:: Exercise input ::
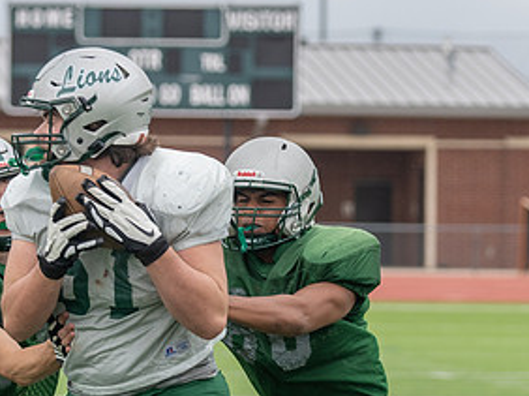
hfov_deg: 6.9
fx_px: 4382
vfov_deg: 5.2
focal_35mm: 287
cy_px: 225
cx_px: 313
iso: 250
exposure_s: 1/1250
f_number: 3.5
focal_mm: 103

:: Your goal ::
Your answer should contain all the material above, written out exactly, and none of the pictures.

:: Task result ::
hfov_deg: 6.9
fx_px: 4382
vfov_deg: 5.2
focal_35mm: 287
cy_px: 225
cx_px: 313
iso: 250
exposure_s: 1/1250
f_number: 3.5
focal_mm: 103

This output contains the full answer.